Собака вздохнула и калачиком улеглась подле огня. Я добавил дров и стал слушать тишину. Огонь весело потрескивал, поглощая свою пищу. Все было, как всегда, страхи перед таинствами ночи исчезали. Я проверил легкий доступ к луку и стрелам, поправил покрывало над мечом. Бурелом мирно спал, стало быть, и мне бояться было нечего.
Но мое решение всю ночь бдительно сторожить от этого нисколько не изменилось. Я накинул на плечи легкий шерстяной плед, пошевелил поленья в костре и уснул.
Так бывает, думаешь, что сторожишь, ходишь туда-сюда, поддерживаешь огонь — хвать, и ты проснулся. Костер потух, ноги затекли от неудобной позы, полночи пролетело. Стыдоба! Хорошо, если никто в это время еще не пытался учинить злой умысел!

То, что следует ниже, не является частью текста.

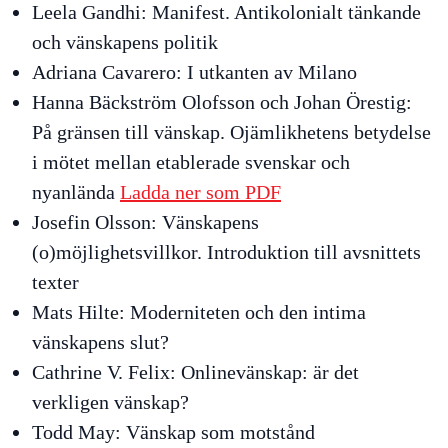
Leela Gandhi:
Manifest. Antikolonialt tänkande
och vänskapens politik
Adriana Cavarero:
I utkanten av Milano
Hanna Bäckström Olofsson och Johan Örestig:
På gränsen till vänskap. Ojämlikhetens betydelse
i mötet mellan etablerade svenskar och
nyanlända
Ladda ner som PDF
Josefin Olsson:
Vänskapens
(o)möjlighetsvillkor. Introduktion till avsnittets
texter
Mats Hilte:
Moderniteten och den intima
vänskapens slut?
Cathrine V. Felix:
Onlinevänskap: är det
verkligen vänskap?
Todd May:
Vänskap som motstånd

Так случилось и на сей раз. Я открыл глаза и долго не мог понять, где я. Ночь продолжала оставаться ясной и тихой. Бурелом спокойно спал, закрыв нос кончиком хвоста. От костра остались лишь завалившиеся в сторону и от этого непрогоревшие головешки, да слабые, уже подернутые серым пеплом угли. Под пледом было тепло и уютно, ночь, уже перевалившая за половину, казалась безопасной и дружелюбной. Полная луна залила все небо вокруг себя волшебным серебряным светом. Но ее света явно не хватало для земли, сколько я ни вглядывался по сторонам — мог видеть лишь очертания предметов. А еще я почувствовал на себе взгляд. Может, конечно, мне он просто мнился, но ощущения чьего-то далекого присутствия заставило меня спешно подбросить сучья в костер и раздуть слабый огонек. Я отвлекся на возрождение пламени, даже подбросил лапник, но ощутимого успеха, кроме шапки дыма пока не добился.
Когда я вновь присел на свое место, Бурелом уже стоял, весь напрягшись. Он пристально смотрел в одну точку у реки, где смутно угадывались сквозь туман какие-то валуны и хаотичные ветки кустов.
— Что такое, Буренка? — шепотом спросил я.
Он мне не ответил, только как-то жалобно заскулил. Унылая обреченность — вот, что выражал его тихий плач.
— Ну, что ты, старина! — постарался я вложить в свой голос спокойствие и уверенность. Это было то же самое, как если бы всю жизнь шипящая змея вдруг решила запеть. Мои слова, произнесенные настолько сипло и тихо, были едва понятны мне самому.
Огонь, подлец, все никак не мог разгореться. Я вновь бросил взгляд по указанию застывшей собачьей морды. В это же мгновение волна холода окатила меня с головы до ног. Наверно, только отсутствие в организме достаточного количества жидкости позволило мне сохранить свои штаны относительно сухими. Эта жуткая ледяная атака была рождена бесчисленным множеством мурашек, прокатившихся по моему позвоночнику от шеи до пяток. И вслед за ними образовался пот, который сохранил в себе тепла столько же, сколько и мелкий лед в студеной зимней купели. Я вступил в хор под управлением Бурелома, и мы заскулили в унисон.
То, что я увидел, было жутко. Настолько, что возникло желание с криком броситься бежать. Хоть куда, лишь бы подальше от этого зрелища. Слава богу, что ноги отказались повиноваться этому низменному инстинкту, и я продолжал оставаться на месте.
Сквозь ночную мглу я явственно различил там, среди прибрежных камней, два пылающих, как раскаленные уголья глаза. Временами они пропадали, но лишь только потому, что кто-то неведомый этими глазами моргал.
Конечно, можно было предположить, что обладатель таких жутких очей сам величиной с белку, но воображение отказывалось принимать это предположение.
Откуда во мне нашлись силы отвернуться от притягивающего чужого взгляда — не знаю сам. Викинги говорят, что самое лучшее средство побороть свой страх — это открыто взглянуть на него и улыбнуться. В моем случае оказалось несколько иначе: я отвернулся и только потом растянул рот в улыбке. Хотя, получившийся оскал с большим натягом кто-либо мог посчитать за сестру смеха. Тем не менее, мне этот действенный способ помог. Я вновь обрел способность мыслить, а, стало быть, и способность бороться.